These nanoscale “crack-junctions” can speed up DNA sequencing

Published Jun 19, 2018

The time-consuming, expensive process of sequencing DNA molecules – a technology used to identify, diagnose and possibly find cures for diseases – could become a whole lot faster and cheaper as a result of a new nanofabrication method that takes advantage of nano-sized air-gaps, or nanocracks, in electrically conductive materials.

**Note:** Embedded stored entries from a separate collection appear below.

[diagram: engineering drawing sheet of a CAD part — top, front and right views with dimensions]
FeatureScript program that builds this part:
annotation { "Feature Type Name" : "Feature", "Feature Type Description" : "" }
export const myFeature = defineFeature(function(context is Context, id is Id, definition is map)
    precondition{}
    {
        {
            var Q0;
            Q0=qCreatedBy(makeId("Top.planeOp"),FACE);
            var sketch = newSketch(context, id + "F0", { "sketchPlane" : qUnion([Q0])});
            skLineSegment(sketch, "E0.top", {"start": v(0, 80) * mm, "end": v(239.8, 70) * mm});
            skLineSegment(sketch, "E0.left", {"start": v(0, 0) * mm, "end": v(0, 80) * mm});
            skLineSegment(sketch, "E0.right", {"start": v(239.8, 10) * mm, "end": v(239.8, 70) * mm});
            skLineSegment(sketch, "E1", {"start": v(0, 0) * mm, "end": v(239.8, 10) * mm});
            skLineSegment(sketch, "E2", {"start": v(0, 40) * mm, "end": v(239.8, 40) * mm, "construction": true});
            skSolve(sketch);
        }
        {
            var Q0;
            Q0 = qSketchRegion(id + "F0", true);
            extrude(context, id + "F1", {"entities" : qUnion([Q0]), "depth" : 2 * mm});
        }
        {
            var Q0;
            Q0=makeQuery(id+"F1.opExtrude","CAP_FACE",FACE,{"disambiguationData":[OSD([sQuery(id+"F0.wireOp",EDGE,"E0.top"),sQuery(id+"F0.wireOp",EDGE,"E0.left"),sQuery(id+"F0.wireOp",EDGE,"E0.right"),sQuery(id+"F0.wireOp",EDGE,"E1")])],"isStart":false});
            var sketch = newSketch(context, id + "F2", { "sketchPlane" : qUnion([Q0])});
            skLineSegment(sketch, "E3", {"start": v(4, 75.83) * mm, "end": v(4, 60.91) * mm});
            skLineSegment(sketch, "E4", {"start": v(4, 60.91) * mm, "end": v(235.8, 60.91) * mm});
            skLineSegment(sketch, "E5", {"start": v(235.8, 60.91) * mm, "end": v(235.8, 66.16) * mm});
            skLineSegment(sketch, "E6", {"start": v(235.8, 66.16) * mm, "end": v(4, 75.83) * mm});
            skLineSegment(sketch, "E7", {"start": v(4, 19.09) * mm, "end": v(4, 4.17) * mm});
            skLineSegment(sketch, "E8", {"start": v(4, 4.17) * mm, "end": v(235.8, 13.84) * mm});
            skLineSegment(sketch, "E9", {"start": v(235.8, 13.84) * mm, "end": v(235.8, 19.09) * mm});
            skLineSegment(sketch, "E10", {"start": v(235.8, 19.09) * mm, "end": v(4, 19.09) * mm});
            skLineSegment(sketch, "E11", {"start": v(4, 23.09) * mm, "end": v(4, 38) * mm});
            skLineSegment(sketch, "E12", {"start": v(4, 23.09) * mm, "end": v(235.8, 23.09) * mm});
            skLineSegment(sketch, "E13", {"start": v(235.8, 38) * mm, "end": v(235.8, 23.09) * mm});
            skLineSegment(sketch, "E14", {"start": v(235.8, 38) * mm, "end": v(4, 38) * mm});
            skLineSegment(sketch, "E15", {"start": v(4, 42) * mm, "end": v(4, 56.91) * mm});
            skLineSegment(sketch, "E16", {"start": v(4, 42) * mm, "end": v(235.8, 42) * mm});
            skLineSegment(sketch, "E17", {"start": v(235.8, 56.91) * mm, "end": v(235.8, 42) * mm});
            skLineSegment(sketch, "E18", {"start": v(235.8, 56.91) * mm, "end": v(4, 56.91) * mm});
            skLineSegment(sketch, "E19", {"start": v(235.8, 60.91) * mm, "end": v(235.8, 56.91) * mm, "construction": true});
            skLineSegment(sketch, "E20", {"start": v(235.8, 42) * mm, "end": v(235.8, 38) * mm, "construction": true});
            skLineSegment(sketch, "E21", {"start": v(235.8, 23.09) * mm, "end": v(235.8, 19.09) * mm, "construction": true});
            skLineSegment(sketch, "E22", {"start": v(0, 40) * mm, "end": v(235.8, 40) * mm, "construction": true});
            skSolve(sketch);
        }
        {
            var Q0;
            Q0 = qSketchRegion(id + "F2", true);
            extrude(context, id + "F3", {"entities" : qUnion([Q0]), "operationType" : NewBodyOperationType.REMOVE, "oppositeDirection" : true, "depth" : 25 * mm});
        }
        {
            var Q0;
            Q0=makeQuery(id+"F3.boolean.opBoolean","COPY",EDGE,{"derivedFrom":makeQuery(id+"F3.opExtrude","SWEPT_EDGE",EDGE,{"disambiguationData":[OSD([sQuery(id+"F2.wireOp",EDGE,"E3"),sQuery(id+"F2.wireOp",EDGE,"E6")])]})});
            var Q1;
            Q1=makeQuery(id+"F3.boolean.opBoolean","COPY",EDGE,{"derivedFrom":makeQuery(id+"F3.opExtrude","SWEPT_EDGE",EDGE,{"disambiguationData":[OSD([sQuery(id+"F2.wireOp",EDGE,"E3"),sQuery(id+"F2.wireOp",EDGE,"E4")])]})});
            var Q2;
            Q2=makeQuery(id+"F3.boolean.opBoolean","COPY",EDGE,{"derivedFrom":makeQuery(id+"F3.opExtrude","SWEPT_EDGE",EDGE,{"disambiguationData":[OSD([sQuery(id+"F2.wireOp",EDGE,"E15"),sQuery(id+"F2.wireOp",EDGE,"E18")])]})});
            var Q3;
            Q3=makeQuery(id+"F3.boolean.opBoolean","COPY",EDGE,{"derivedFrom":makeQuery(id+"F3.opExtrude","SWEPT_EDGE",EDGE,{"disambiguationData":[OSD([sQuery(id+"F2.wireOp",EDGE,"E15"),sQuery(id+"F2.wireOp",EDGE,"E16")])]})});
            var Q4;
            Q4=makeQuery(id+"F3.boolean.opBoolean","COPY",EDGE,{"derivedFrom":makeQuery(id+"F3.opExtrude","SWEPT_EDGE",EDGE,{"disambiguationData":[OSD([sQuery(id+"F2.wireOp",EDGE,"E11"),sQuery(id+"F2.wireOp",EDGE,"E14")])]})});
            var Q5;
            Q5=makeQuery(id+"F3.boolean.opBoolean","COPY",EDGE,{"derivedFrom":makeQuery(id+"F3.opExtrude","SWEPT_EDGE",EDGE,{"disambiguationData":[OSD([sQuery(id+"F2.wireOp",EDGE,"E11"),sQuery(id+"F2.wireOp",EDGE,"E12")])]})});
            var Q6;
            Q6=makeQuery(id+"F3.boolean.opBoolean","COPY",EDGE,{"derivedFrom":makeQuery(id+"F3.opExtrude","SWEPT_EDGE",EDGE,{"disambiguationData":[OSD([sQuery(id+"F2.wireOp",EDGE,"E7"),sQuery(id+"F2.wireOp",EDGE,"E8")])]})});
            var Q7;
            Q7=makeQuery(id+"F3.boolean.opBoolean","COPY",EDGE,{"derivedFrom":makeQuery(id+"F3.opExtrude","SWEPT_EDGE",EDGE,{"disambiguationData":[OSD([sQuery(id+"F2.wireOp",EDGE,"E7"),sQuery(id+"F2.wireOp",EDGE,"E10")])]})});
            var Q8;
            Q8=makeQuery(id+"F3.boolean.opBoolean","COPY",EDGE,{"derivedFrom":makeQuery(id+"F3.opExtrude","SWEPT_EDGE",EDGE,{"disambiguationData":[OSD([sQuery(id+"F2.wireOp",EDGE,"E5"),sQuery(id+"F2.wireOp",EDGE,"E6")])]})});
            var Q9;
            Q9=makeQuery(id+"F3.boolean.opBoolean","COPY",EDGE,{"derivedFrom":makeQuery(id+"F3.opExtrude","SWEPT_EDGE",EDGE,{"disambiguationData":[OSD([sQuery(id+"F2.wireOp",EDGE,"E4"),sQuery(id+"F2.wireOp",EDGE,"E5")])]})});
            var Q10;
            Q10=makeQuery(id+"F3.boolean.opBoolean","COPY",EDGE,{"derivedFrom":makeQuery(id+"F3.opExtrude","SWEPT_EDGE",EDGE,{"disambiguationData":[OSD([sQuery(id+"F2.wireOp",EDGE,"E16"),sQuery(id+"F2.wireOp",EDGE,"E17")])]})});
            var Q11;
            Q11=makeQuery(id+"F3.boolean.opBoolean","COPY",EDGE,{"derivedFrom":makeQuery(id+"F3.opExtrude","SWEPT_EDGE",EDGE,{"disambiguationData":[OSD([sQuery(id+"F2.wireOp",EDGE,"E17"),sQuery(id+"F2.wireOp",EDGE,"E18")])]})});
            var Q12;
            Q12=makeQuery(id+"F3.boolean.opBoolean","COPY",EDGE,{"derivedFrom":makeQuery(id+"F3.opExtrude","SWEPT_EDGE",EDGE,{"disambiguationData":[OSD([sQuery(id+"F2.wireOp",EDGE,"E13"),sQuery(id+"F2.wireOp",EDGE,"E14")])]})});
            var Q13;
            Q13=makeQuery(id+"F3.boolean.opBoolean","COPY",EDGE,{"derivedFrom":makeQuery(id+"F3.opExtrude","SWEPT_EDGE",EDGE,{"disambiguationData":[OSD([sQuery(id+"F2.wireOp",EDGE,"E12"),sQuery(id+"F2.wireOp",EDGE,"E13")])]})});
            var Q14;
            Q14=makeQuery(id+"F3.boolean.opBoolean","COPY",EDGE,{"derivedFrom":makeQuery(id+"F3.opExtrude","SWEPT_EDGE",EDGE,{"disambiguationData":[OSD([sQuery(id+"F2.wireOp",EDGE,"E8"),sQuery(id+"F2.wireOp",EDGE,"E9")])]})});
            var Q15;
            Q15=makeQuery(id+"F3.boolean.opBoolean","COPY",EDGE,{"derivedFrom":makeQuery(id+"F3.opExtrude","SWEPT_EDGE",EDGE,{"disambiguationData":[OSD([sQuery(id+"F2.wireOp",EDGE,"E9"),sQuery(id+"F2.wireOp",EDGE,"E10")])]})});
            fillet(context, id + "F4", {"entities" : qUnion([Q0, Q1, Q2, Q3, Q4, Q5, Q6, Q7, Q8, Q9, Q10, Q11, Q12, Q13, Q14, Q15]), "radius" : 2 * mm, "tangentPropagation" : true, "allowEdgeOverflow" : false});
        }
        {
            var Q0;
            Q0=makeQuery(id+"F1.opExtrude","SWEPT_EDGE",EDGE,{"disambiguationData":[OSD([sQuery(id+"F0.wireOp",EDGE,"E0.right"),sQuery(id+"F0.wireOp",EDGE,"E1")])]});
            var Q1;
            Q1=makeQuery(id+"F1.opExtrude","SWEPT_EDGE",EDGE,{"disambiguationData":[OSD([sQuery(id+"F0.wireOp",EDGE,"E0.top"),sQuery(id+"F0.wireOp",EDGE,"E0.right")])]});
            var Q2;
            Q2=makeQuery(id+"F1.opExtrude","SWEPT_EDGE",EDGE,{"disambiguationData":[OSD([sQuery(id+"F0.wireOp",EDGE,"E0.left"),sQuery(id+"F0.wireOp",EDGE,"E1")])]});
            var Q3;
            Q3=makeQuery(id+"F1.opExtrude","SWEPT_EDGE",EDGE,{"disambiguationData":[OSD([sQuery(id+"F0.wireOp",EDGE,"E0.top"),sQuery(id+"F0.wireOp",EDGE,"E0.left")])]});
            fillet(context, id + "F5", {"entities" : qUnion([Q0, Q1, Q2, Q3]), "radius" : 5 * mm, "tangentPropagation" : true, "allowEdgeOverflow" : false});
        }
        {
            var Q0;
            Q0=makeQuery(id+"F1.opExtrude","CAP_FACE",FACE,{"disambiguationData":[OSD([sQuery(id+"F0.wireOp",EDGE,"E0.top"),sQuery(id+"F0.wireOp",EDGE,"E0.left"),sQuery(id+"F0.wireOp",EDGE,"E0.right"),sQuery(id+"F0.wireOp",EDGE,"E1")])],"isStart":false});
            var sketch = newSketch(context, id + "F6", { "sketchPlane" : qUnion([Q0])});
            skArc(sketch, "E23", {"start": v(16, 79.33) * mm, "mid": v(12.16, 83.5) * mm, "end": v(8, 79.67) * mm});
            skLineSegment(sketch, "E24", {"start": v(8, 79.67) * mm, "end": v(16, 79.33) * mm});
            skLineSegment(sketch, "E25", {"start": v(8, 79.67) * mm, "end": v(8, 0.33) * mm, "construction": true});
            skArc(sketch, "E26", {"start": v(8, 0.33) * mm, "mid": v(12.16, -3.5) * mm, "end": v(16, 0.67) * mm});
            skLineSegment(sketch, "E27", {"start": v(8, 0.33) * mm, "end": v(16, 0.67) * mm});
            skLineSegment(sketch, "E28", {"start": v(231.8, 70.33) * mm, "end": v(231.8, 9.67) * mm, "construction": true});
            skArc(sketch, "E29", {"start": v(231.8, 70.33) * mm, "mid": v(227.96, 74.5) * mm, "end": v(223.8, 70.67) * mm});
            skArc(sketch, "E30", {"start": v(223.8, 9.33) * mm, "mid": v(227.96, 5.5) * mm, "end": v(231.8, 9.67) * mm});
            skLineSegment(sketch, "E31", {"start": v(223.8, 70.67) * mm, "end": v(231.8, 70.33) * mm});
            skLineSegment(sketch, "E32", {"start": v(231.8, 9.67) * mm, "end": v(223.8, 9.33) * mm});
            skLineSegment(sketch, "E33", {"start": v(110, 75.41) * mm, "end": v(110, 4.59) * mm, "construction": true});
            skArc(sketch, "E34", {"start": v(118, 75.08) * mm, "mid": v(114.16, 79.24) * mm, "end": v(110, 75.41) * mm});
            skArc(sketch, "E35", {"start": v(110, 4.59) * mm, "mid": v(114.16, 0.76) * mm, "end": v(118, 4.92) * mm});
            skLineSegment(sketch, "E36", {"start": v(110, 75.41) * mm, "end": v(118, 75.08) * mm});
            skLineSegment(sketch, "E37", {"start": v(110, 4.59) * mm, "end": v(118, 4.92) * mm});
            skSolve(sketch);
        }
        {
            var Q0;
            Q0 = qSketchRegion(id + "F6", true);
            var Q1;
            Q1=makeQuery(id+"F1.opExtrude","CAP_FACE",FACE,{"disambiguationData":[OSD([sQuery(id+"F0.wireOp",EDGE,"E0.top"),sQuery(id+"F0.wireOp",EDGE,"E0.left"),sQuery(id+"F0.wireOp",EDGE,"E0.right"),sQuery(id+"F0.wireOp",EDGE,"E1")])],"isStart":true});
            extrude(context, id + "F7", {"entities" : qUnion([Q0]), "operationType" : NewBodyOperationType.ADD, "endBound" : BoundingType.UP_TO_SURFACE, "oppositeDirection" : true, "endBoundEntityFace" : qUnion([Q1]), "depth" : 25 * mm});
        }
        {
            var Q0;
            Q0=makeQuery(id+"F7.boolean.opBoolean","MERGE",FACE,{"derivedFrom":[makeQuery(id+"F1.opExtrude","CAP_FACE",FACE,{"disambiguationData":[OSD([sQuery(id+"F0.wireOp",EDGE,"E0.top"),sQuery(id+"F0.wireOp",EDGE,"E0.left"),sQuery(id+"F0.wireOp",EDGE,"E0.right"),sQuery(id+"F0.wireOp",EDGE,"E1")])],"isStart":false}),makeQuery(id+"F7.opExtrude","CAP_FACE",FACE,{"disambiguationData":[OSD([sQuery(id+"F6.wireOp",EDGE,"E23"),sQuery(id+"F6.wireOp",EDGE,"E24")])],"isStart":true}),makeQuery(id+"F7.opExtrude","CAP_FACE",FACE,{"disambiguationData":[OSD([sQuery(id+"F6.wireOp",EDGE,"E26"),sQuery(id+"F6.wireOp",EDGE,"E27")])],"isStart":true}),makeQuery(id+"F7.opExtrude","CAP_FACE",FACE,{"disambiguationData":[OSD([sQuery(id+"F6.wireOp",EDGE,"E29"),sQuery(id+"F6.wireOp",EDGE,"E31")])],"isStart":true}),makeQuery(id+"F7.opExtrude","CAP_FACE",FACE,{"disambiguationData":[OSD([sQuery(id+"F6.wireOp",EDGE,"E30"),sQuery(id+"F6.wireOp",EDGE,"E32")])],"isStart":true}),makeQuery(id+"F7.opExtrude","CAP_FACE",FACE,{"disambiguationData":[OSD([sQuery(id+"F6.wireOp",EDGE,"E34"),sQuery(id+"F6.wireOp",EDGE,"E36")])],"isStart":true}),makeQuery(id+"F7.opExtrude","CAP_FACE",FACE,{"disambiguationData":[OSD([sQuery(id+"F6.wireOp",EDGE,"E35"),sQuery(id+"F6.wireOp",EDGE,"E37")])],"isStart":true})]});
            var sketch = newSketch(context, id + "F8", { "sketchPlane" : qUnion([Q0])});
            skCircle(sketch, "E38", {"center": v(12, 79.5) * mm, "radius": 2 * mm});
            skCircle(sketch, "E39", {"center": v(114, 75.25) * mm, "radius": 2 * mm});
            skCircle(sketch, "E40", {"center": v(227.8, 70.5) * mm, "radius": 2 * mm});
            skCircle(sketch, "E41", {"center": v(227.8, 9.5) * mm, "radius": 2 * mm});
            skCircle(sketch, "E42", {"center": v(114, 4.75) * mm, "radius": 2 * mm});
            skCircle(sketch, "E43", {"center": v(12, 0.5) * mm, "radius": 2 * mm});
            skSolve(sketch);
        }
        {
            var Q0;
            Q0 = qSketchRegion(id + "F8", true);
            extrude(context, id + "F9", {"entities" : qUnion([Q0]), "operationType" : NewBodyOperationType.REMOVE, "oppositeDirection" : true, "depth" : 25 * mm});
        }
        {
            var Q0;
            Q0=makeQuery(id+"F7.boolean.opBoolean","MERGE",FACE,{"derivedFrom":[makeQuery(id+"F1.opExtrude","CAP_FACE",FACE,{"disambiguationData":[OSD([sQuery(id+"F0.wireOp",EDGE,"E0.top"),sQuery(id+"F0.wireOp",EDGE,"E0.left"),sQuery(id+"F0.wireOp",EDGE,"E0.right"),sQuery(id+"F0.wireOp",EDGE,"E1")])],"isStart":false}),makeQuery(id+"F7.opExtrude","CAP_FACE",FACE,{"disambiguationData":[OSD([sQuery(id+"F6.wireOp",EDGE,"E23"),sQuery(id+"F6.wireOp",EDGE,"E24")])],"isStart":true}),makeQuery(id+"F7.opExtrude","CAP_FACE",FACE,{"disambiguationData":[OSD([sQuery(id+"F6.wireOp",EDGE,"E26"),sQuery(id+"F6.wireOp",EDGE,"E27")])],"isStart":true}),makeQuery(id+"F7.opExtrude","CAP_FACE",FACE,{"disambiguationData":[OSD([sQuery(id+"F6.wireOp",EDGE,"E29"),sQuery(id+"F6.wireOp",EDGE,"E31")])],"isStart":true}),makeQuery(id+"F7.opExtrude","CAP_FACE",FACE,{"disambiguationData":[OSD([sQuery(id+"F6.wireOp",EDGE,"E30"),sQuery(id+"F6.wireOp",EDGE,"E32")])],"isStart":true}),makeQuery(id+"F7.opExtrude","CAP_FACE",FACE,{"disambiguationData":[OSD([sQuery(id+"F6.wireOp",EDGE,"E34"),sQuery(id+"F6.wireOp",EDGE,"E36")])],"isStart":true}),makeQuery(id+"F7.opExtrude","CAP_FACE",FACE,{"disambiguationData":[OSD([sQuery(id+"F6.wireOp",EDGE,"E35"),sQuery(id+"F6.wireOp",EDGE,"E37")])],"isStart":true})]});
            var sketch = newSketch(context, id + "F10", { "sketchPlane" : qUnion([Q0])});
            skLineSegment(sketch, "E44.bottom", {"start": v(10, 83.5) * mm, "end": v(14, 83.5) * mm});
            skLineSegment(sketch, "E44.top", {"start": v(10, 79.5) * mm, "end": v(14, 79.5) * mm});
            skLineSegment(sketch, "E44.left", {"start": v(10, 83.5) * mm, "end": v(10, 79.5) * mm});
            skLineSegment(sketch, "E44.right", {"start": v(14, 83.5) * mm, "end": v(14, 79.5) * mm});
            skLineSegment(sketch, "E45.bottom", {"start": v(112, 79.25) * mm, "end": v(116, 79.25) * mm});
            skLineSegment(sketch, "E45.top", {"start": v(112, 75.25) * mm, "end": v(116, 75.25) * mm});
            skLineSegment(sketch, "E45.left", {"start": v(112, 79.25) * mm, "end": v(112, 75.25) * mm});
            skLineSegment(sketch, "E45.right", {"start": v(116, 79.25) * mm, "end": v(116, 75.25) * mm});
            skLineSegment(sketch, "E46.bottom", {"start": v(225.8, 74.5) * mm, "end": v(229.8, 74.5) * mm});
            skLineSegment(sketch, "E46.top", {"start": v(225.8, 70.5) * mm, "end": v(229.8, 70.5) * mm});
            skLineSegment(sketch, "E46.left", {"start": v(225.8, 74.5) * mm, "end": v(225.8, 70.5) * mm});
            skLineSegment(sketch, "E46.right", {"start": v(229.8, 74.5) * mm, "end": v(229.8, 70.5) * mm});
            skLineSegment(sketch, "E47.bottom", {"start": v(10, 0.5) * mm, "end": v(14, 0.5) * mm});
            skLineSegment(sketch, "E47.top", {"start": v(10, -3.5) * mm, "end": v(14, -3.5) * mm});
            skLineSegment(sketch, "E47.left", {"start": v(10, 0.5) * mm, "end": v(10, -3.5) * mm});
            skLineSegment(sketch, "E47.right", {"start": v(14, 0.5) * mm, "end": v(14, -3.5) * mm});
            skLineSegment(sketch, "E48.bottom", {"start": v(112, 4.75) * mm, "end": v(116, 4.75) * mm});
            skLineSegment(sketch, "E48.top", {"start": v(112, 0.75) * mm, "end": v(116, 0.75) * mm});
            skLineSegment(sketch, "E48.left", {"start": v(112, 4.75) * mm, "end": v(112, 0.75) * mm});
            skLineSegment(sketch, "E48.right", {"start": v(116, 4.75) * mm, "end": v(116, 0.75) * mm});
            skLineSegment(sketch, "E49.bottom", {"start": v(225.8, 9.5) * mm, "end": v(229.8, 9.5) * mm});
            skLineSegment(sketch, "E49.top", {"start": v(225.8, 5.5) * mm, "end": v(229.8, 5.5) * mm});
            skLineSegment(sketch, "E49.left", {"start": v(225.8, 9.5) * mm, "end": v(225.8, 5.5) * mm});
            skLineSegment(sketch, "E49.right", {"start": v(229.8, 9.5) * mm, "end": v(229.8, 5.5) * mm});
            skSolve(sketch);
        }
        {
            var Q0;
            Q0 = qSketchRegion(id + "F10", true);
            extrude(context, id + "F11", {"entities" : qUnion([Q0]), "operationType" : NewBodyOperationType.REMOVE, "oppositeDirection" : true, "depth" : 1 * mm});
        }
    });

A doctoral student in Micro and Nanosystems at KTH, Valentin Dubois, presented the new technique in his dissertation, saying that the findings offer a possible alternative to current optical DNA sequencing processes, which rely on bulky, expensive equipment. The work was done in collaboration with his supervisors.

"Our method can, in principle, enable the development of DNA sequencers consisting of a simple USB-connected docking station, in a size equivalent to a small smartphone, costing less than €100,” Dubois says. “And anyone could use it without any special training. Hopefully, it will be possible to determine a person's genetic makeup in less than an hour, instead of days, as is the case nowadays.”

Nanogap electrodes, basically a pair of electrodes with a nanometer-sized gap between them, are attracting attention as scaffolds to study, sense, or harness the smallest stable structures found in nature: molecules. In his dissertation Crack-junctions: Bridging the gap between nano electronics and giga manufacturing, Valentin Dubois describes how to apply the unique properties of nanocracks in electrically conductive materials as a new way of producing electrode pairs with nanometer-wide air gaps.

Studies in Micro and Nanotechnology

The researchers showed that their technique could produce a type of electrical nanostructure called tunneling junction, which requires the smallest air gap, in the order of a few single nanometers. In addition, the dimensions of an air gap generated by cracking can be controlled using conventional microfabrication technology. “That's what really differentiates our technology from other work in the field, which cannot easily control the width of the cracks that are formed,” Dubois says.

The technology is not only able to produce the smallest air gaps, but does so in a scalable fashion – allowing millions of them to be manufactured in parallel, he says.  

"I discovered that the tunneling junctions that were created in this way could solve key technological challenges faced today in nanoscience. Crack-defined tunneling junctions have the potential to enable yet unexamined experimental configurations to explore and utilize physics, and soon biology, at the nano and molecular levels,” he says.

After earning his PhD, Dubois will work full-time on DNA technologies as a Wallenberg Postdoctoral Fellow at the Broad Institute in Boston.

"I will have access to top-of-the-class collaborators and research environment to give my technology the best chance of success. For me, it is also a great experience to know the hot topics in healthcare and genomics, and which are the important problems to solve. I hope to learn a great deal there, and develop as a researcher, but also as an entrepreneur," he says.